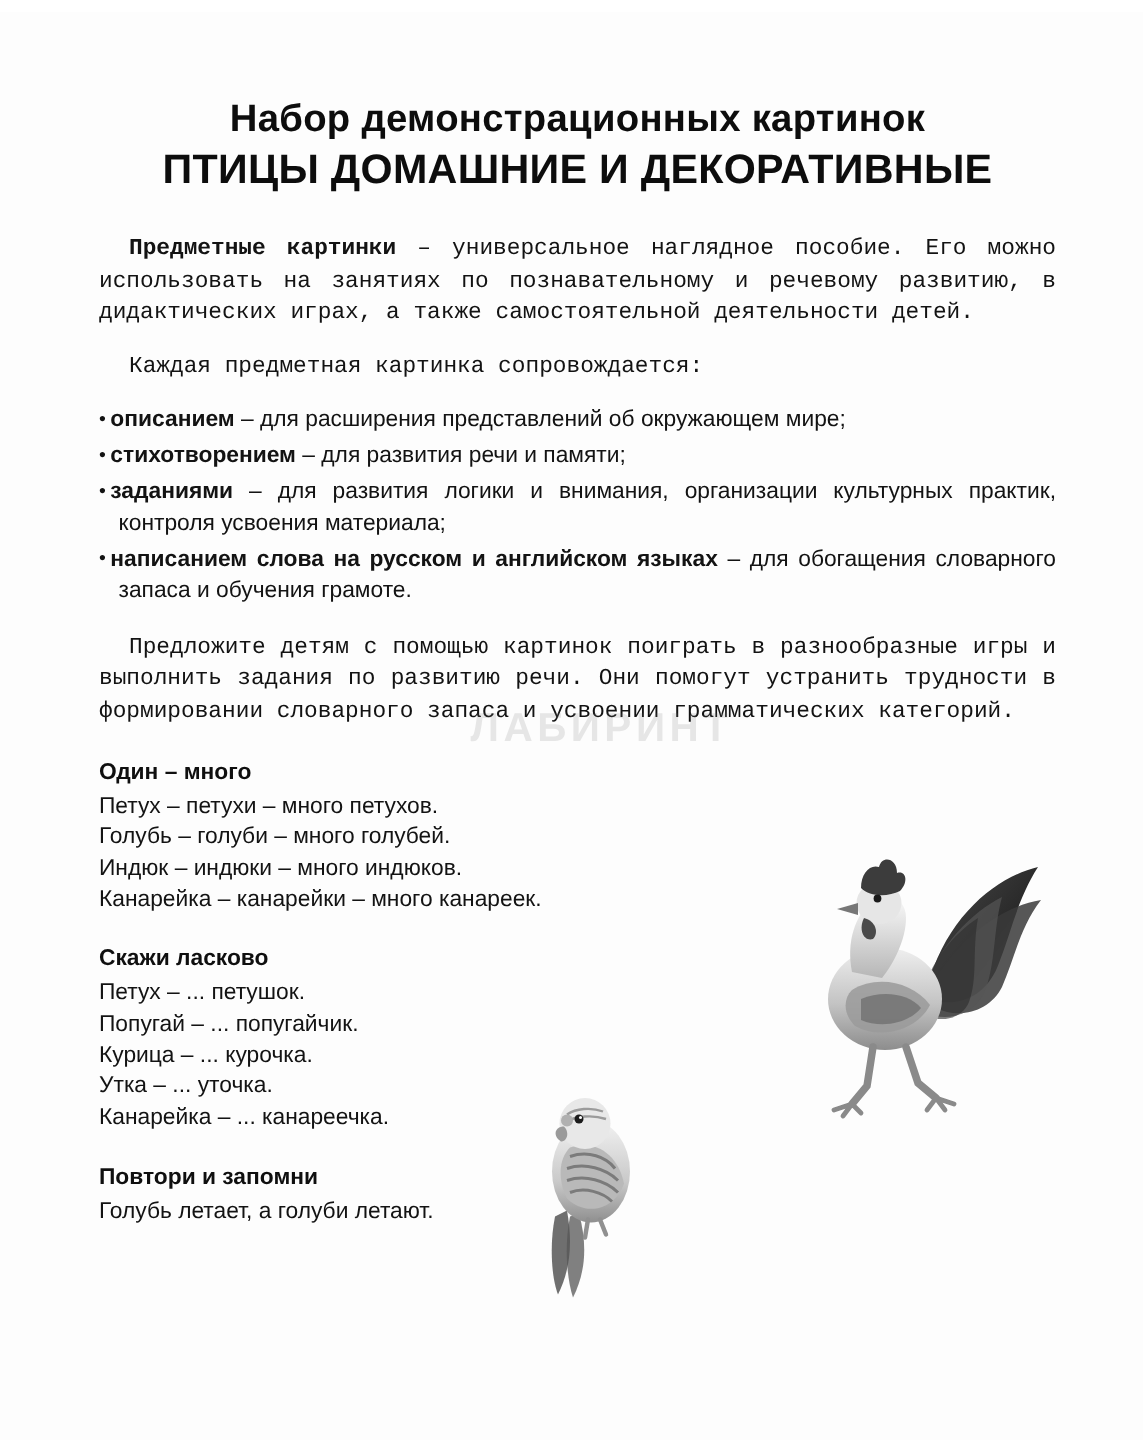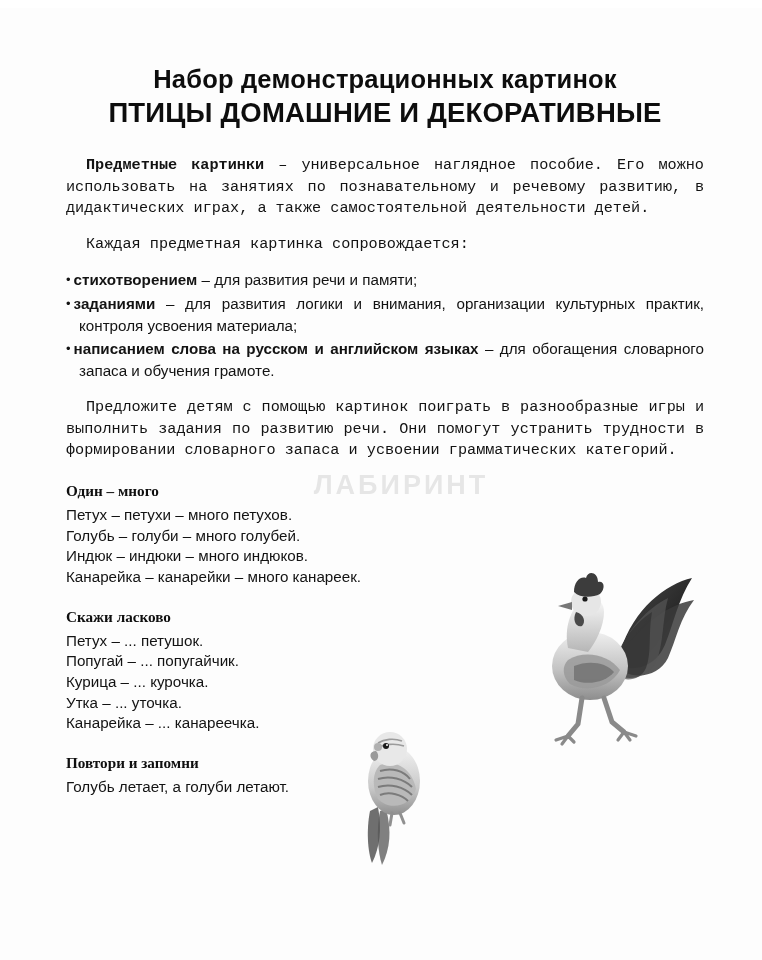--- a/index.html
+++ b/index.html
@@ -144,6 +144,7 @@
   <p class="body-par indent">Каждая предметная картинка сопровождается:</p>
 
   <ul class="feature-list">
+    <li><span class="bullet">•</span><span class="bold">описанием</span><span> – для расширения представлений об окружающем мире;</span></li>
     <li><span class="bullet">•</span><span class="bold">стихотворением</span><span> – для развития речи и памяти;</span></li>
     <li><span class="bullet">•</span><span class="bold">заданиями</span><span> – для развития логики и внимания, организации культурных практик, контроля усвоения материала;</span></li>
     <li><span class="bullet">•</span><span class="bold">написанием слова на русском и английском языках</span><span> – для обогащения словарного запаса и обучения грамоте.</span></li>

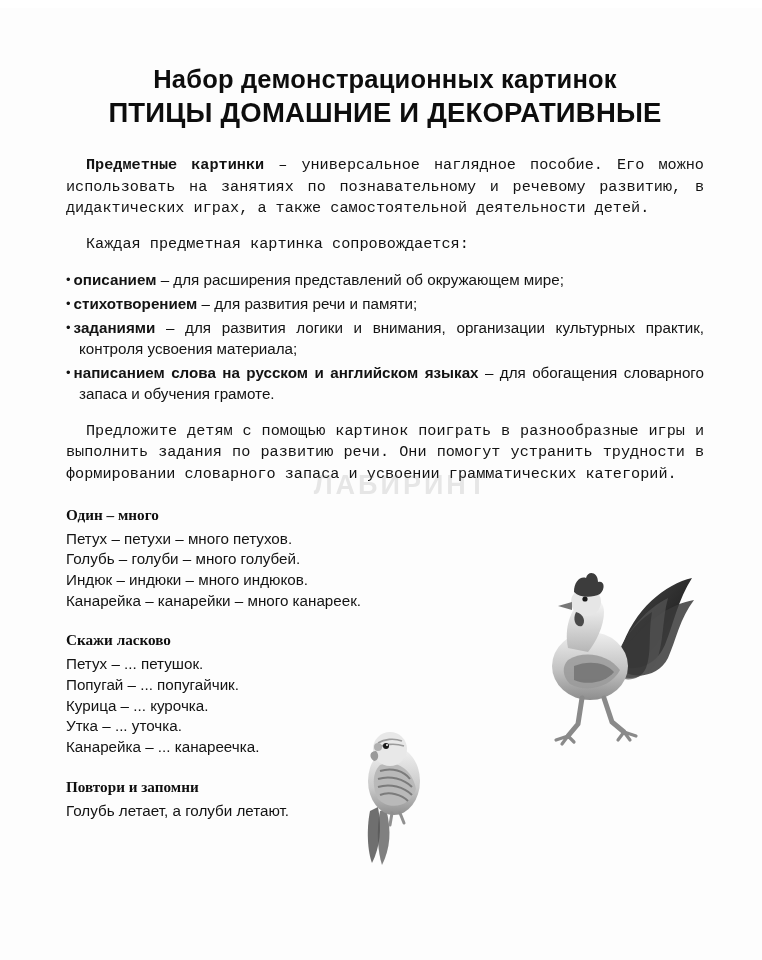--- a/index.html
+++ b/index.html
@@ -86,7 +86,6 @@
     font-weight: bold;
     margin-bottom: 5px;
     color: #0f0f0f;
-    font-family: Liberation Serif, serif;
   }
   .section-line {
     font-size: 15.2px;

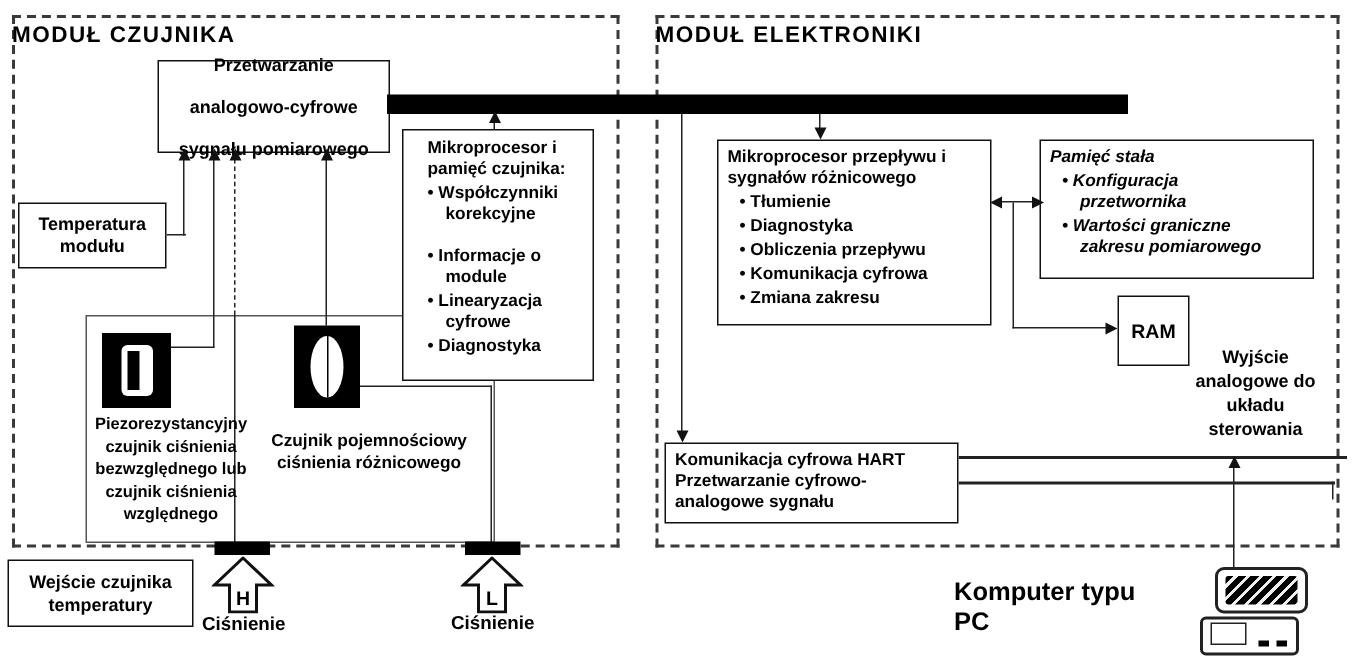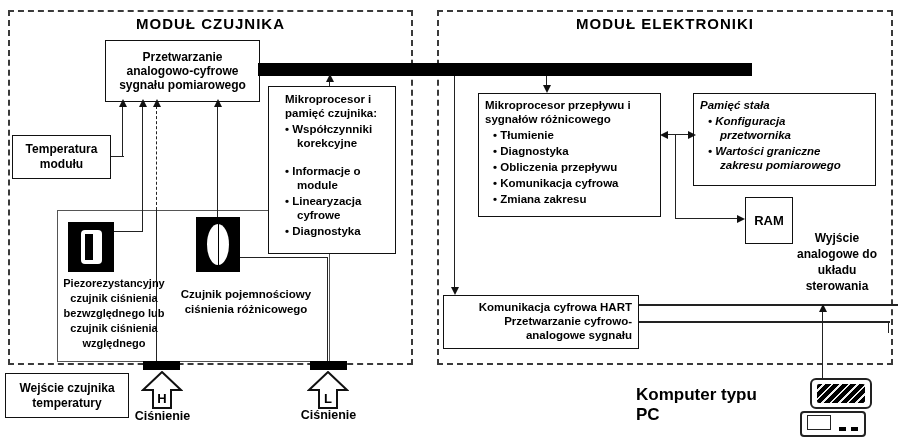--- a/index.html
+++ b/index.html
@@ -6,7 +6,7 @@
   #stage{position:relative;width:906px;height:443px;background:#fff;
          font-family:"Liberation Sans",sans-serif;font-weight:700;color:#000;overflow:hidden;}
   .module{position:absolute;border:2px dashed #3a3a3a;box-sizing:border-box;background:transparent;}
-  .mtitle{position:absolute;text-align:center;font-size:15px;letter-spacing:1px;}
+  .mtitle{position:absolute;text-align:left;font-size:15px;letter-spacing:1px;}
   .box{position:absolute;border:1.6px solid #111;background:#fff;box-sizing:border-box;z-index:3;}
   .center{display:flex;flex-direction:column;align-items:center;justify-content:center;text-align:center;}
   .txt{position:absolute;z-index:3;}

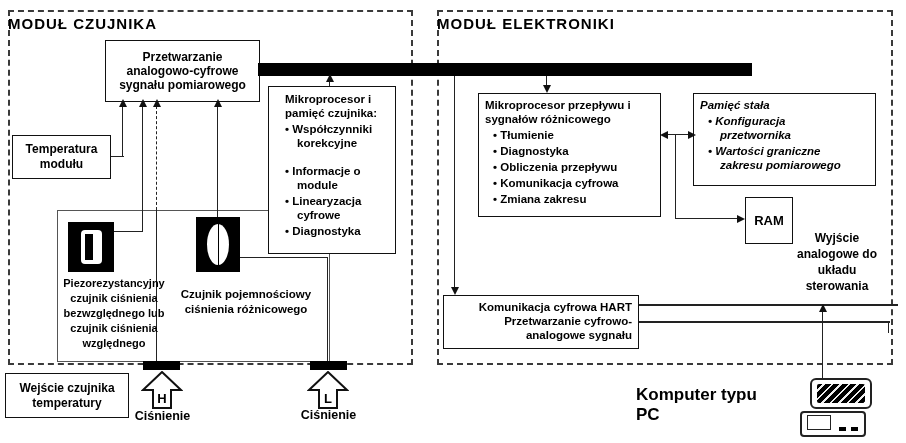--- a/index.html
+++ b/index.html
@@ -39,7 +39,7 @@
 
   <div class="bus" style="left:258px;top:63px;width:494px;height:13px;"></div>
 
-  <div class="box center line-block" style="left:105px;top:40px;width:155px;height:62px;font-size:12px;">
+  <div class="box center line-block" style="left:105px;top:40px;width:155px;height:62px;font-size:12px;gap:14px;">
     <span>Przetwarzanie</span>
     <span>analogowo-cyfrowe</span>
     <span>sygnału pomiarowego</span>

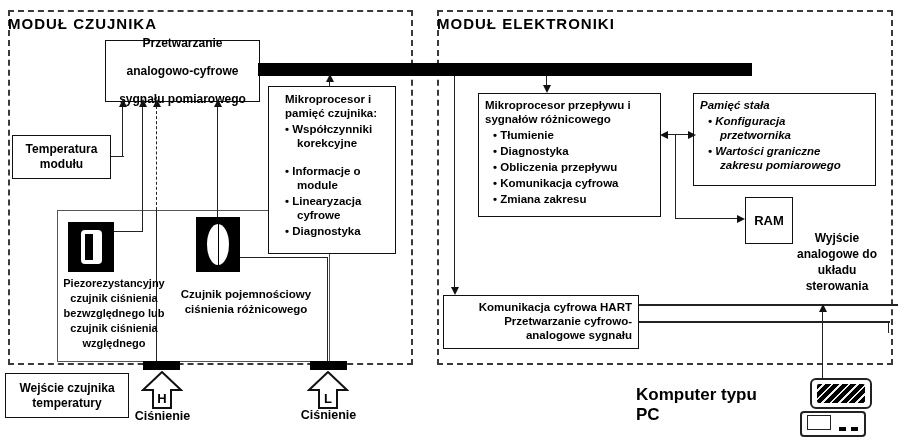--- a/index.html
+++ b/index.html
@@ -144,7 +144,7 @@
 
   <div class="txt" style="left:795px;top:230px;width:84px;text-align:center;font-size:12px;line-height:16px;">Wyjście analogowe do układu sterowania</div>
 
-  <div class="box line-block" style="left:443px;top:295px;width:196px;height:54px;font-size:11.5px;padding:4px 6px;text-align:right;">
+  <div class="box line-block" style="left:443px;top:295px;width:196px;height:54px;font-size:11.5px;padding:4px 6px;">
     <span>Komunikacja cyfrowa HART</span>
     <span>Przetwarzanie cyfrowo-</span>
     <span>analogowe sygnału</span>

· · · · · · ·

TRY IT
Please go through the material and return each line where the word "border" appears.

OUTPUT FOR THIS EXERCISE
   .module{position:absolute;border:2px dashed #3a3a3a;box-sizing:border-box;background:transparent;}
   .box{position:absolute;border:1.6px solid #111;background:#fff;box-sizing:border-box;z-index:3;}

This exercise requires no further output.